§ **Teks Sumber**:
+ + + +
Selamat Merayakan Film Pendek!
Berlangsung sejak 2015, Minikino Film Week hadir lagi pada tahun ini. Semangat festival film pendek bertaraf internasional ini masih sama, yakni mempromosikan budaya film pendek sekaligus mengedukasi masyarakat.
Hujan deras menerpa Geo Open Space, Badung, Bali, Jumat (9/9/2022). Tetesan air yang jatuh tak melunturkan semangat para pelaku industri film pendek yang datang untuk merayakan penutupan Minikino Film Week 8. Ayo berpesta!
Bicara soal festival film, dunia memiliki sejumlah festival yang khusus merayakan film pendek. Perancis terkenal dengan Festival Film Pendek Internasional Clermont-Ferrand. Jerman identik dengan Festival Film Pendek Internasional Oberhausen, sedangkan Finlandia ada Festival Film Tampere. Di Indonesia, kita punya Minikino Film Week (MFW).
+ + + +
§ **Tugas Kerja 1**:
Jawab pertanyaan berikut berdasarkan teks tentang Minikino Film Week.
(a) Sejak tahun berapa Minikino Film Week berlangsung?
(b) Di mana penutupan Minikino Film Week 8 dirayakan?
(c) Festival film pendek apa yang identik dengan Jerman?
Teks dan baris data ini diambil dari sumber yang berbeda.

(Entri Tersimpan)
+ + + +
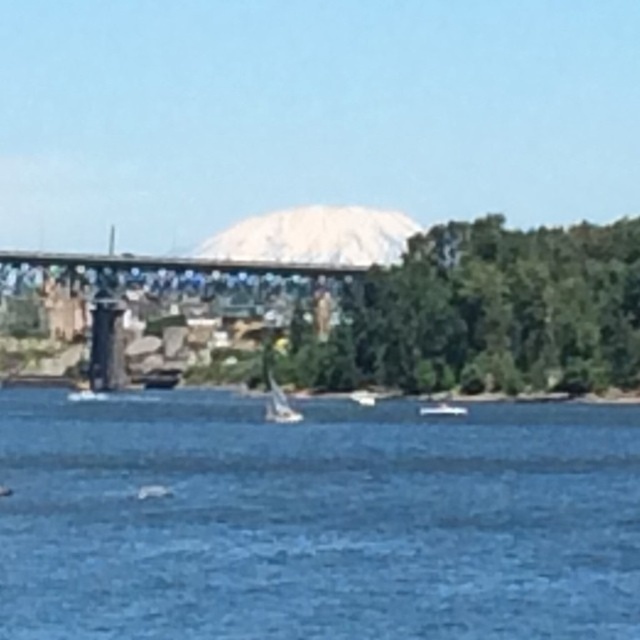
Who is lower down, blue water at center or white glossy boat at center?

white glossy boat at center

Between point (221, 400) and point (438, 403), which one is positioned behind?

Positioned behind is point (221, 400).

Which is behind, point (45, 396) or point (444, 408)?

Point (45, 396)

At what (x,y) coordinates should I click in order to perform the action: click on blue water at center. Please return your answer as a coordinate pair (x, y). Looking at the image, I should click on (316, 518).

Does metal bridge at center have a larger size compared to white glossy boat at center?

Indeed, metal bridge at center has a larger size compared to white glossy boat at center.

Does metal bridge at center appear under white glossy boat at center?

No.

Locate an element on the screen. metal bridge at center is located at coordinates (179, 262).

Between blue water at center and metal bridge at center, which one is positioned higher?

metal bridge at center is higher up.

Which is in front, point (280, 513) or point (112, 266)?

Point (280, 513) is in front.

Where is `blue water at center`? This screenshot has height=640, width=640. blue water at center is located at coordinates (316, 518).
+ + + +
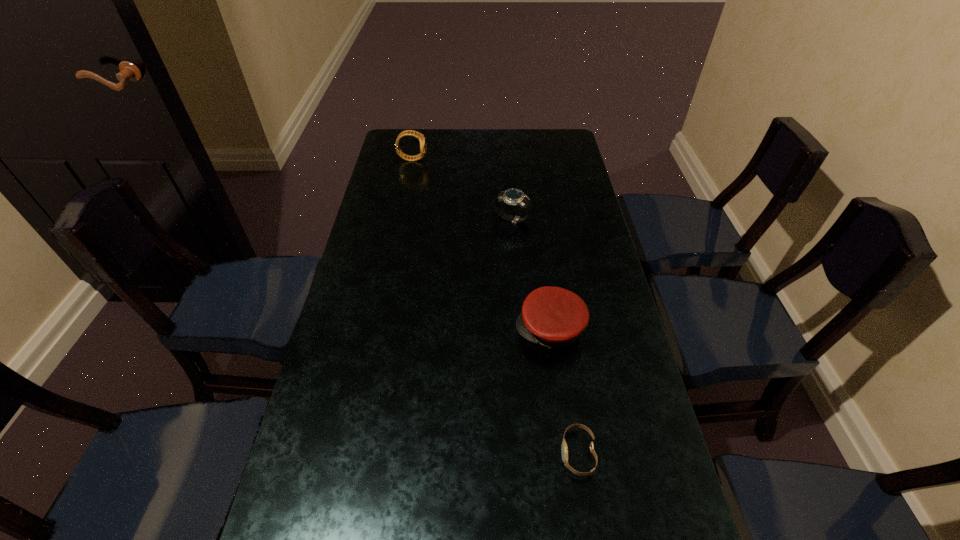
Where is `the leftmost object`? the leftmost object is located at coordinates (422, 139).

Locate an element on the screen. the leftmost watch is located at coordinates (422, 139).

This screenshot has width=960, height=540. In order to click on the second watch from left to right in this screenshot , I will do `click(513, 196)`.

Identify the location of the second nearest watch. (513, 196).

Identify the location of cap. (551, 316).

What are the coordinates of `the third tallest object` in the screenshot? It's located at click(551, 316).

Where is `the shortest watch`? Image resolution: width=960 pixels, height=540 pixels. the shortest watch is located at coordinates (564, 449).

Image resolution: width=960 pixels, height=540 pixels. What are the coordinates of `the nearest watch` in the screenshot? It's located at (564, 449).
+ + + +
§ **Tugas Kerja 2**: Tolong ubah "in front" menjadi "closer" pada baris data, dari baris yang memuat "Which is in" sampai dengan baris yang memuat "Point (280, 513) is in front.". Tulis ulang hanya baris-baris itu tanpa perubahan lain.

§ **Ruang Jawaban 1**:
(a) Sejak 2015.
(b) Di Geo Open Space, Badung, Bali.
(c) Festival Film Pendek Internasional Oberhausen.

§ **Ruang Jawaban 2**:
Which is closer, point (280, 513) or point (112, 266)?

Point (280, 513) is closer.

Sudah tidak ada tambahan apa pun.